[[ PROVIDED RECORDS open ]]

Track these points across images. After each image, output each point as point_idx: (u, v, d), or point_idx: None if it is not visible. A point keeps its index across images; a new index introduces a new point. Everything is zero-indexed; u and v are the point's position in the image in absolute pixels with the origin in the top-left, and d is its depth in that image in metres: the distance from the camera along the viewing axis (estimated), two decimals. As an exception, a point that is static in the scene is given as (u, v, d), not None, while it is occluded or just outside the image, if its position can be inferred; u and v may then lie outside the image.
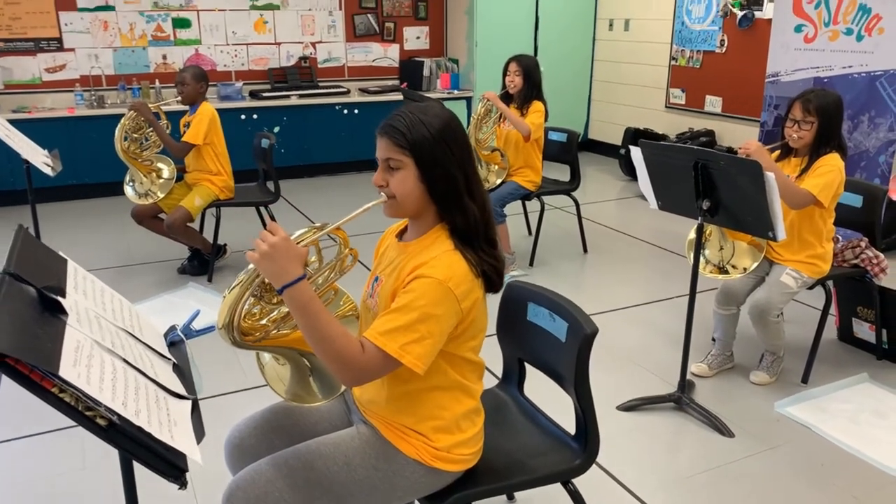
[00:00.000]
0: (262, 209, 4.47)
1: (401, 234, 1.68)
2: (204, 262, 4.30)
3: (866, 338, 3.34)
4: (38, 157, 3.54)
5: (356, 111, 6.79)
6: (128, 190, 4.13)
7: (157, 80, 6.33)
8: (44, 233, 3.96)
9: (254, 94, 6.56)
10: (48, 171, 3.49)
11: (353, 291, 1.74)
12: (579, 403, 1.75)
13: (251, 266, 1.45)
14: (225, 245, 4.49)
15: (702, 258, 2.99)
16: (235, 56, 6.69)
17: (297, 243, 1.44)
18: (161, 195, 4.09)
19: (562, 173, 4.72)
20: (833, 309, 3.39)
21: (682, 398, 2.88)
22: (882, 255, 3.13)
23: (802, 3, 4.13)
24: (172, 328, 1.71)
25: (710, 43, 6.33)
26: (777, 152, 3.05)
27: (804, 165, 2.94)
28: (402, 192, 1.52)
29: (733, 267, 3.00)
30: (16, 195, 5.60)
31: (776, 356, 3.10)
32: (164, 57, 6.43)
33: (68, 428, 2.67)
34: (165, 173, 4.12)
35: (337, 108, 6.72)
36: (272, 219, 4.41)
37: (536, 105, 4.15)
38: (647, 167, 2.84)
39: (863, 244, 3.13)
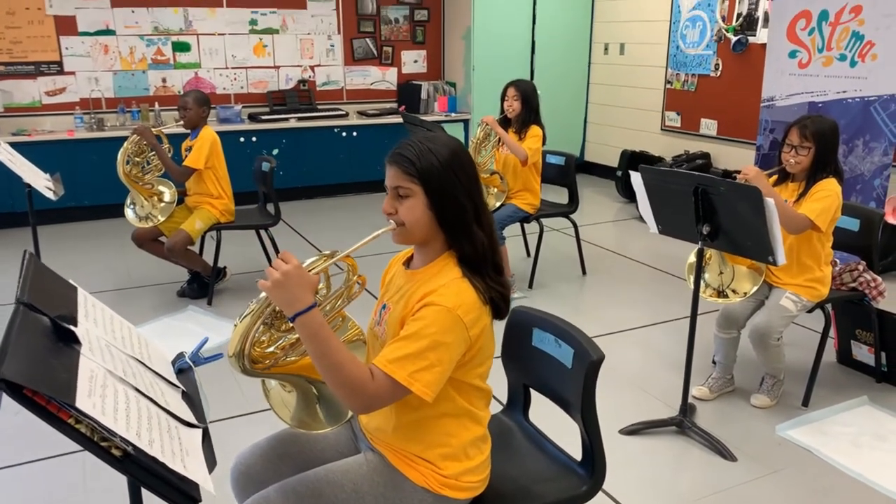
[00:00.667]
0: (262, 232, 4.49)
1: (408, 262, 1.69)
2: (203, 284, 4.30)
3: (865, 360, 3.35)
4: (40, 181, 3.56)
5: (354, 133, 6.84)
6: (128, 213, 4.14)
7: (156, 103, 6.37)
8: (43, 256, 3.96)
9: (253, 117, 6.61)
10: (50, 195, 3.50)
11: (359, 318, 1.75)
12: (586, 430, 1.75)
13: (262, 295, 1.46)
14: (225, 268, 4.49)
15: (702, 282, 3.01)
16: (235, 79, 6.74)
17: (309, 271, 1.45)
18: (161, 218, 4.11)
19: (560, 196, 4.75)
20: (832, 332, 3.41)
21: (684, 422, 2.88)
22: (880, 279, 3.16)
23: (796, 29, 4.21)
24: (181, 355, 1.71)
25: (705, 67, 6.41)
26: (774, 177, 3.09)
27: (801, 190, 2.97)
28: (411, 220, 1.54)
29: (733, 291, 3.03)
30: (14, 217, 5.61)
31: (776, 379, 3.11)
32: (164, 80, 6.48)
33: (69, 454, 2.65)
34: (167, 197, 4.14)
35: (335, 130, 6.77)
36: (272, 241, 4.42)
37: (534, 129, 4.19)
38: (648, 192, 2.87)
39: (860, 267, 3.16)
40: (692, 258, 3.13)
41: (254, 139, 6.42)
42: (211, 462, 1.35)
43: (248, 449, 1.78)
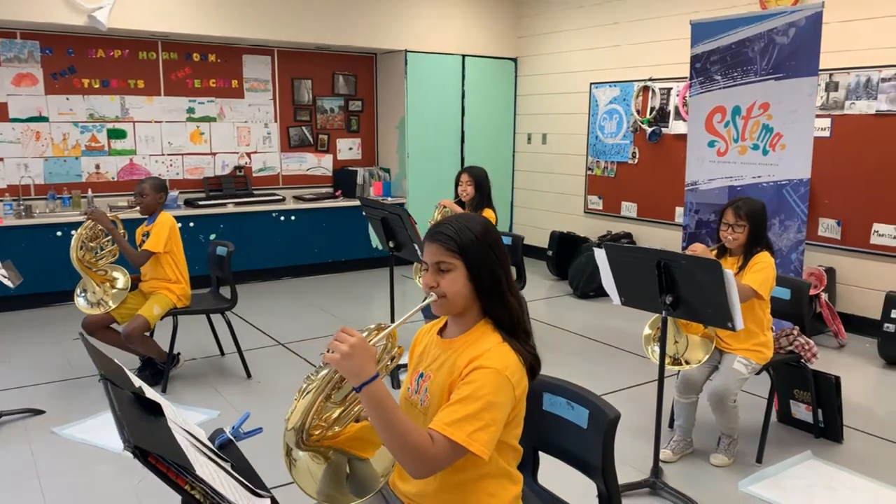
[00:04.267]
0: (215, 316, 4.44)
1: (441, 332, 1.81)
2: (157, 371, 4.18)
3: (803, 418, 3.65)
4: (-7, 269, 3.45)
5: (292, 217, 6.91)
6: (79, 301, 4.02)
7: (89, 190, 6.25)
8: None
9: (189, 203, 6.58)
10: (8, 283, 3.39)
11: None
12: (606, 486, 1.88)
13: (323, 371, 1.54)
14: (178, 354, 4.39)
15: (657, 350, 3.25)
16: (170, 165, 6.73)
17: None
18: (113, 305, 4.01)
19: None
20: (773, 392, 3.70)
21: (656, 483, 3.04)
22: (812, 342, 3.50)
23: (713, 122, 4.72)
24: (220, 430, 1.74)
25: (623, 155, 6.96)
26: (714, 251, 3.42)
27: (740, 263, 3.31)
28: (452, 292, 1.67)
29: (687, 362, 3.27)
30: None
31: (732, 438, 3.34)
32: (98, 166, 6.39)
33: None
34: (120, 283, 4.06)
35: (273, 214, 6.83)
36: (228, 325, 4.37)
37: (487, 212, 4.44)
38: (611, 267, 3.11)
39: (795, 332, 3.50)
40: (648, 330, 3.39)
41: (191, 224, 6.37)
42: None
43: (281, 524, 1.79)
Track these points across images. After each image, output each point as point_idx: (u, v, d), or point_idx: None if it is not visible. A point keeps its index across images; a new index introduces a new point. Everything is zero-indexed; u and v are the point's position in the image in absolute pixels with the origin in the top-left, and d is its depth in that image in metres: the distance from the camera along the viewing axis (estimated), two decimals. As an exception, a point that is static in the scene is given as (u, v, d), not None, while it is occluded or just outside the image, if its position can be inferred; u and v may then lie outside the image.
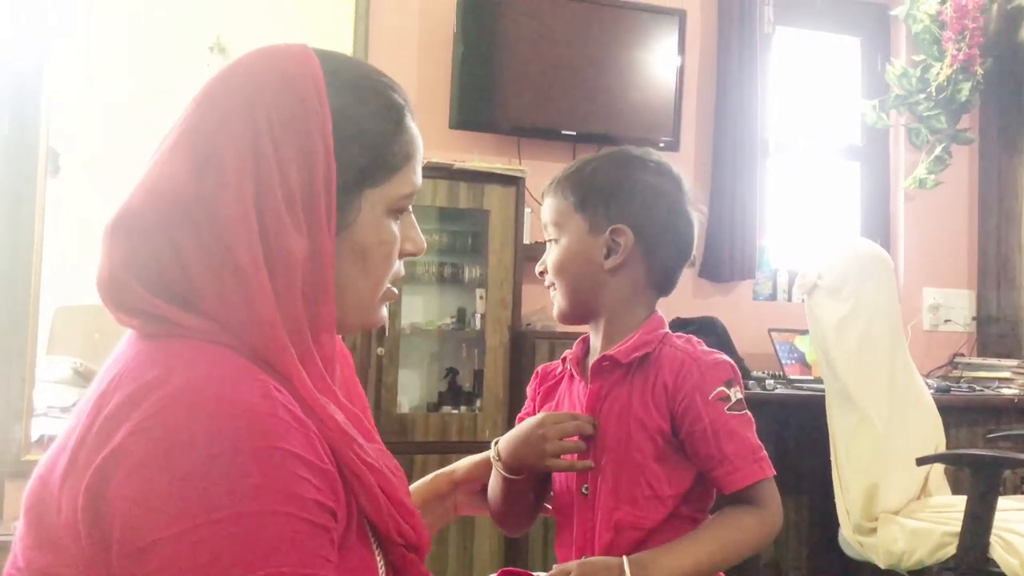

[[ PROVIDED RECORDS closed ]]

PROBLEM STATEMENT:
Only an exact copy of the lines from the top of the entries through the line with "39: (863, 244, 3.13)", both included, should be given, with all pictures omitted.

EXERCISE SOLUTION:
Track these points across images. After each image, output each point as point_idx: (u, v, d), or point_idx: None if it is not visible. A point keeps its index across images; a new index introduces a new point. Everything is zero-indexed; u and v are the point's position in the image in absolute pixels with the origin in the top-left, and d is its depth in that image in metres: the distance from the camera along the viewing axis (estimated), two decimals. As an exception, a point that is static in the scene is given as (u, v, d), not None, while it is occluded or just outside the image, if its position can be inferred; u and v may then lie outside the image.
[00:00.000]
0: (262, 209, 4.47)
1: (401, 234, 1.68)
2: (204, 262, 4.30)
3: (866, 338, 3.34)
4: (38, 157, 3.54)
5: (356, 111, 6.79)
6: (128, 190, 4.13)
7: (157, 80, 6.33)
8: (44, 233, 3.96)
9: (254, 94, 6.56)
10: (48, 171, 3.49)
11: (353, 291, 1.74)
12: (579, 403, 1.75)
13: (251, 266, 1.45)
14: (225, 245, 4.49)
15: (702, 258, 2.99)
16: (235, 56, 6.69)
17: (297, 243, 1.44)
18: (161, 195, 4.09)
19: (562, 173, 4.72)
20: (833, 309, 3.39)
21: (682, 398, 2.88)
22: (882, 255, 3.13)
23: (802, 3, 4.13)
24: (172, 328, 1.71)
25: (710, 43, 6.33)
26: (777, 152, 3.05)
27: (804, 165, 2.94)
28: (402, 192, 1.52)
29: (733, 267, 3.00)
30: (16, 195, 5.60)
31: (776, 356, 3.10)
32: (164, 57, 6.43)
33: (68, 428, 2.67)
34: (165, 173, 4.12)
35: (337, 108, 6.72)
36: (272, 219, 4.41)
37: (536, 105, 4.15)
38: (647, 167, 2.84)
39: (863, 244, 3.13)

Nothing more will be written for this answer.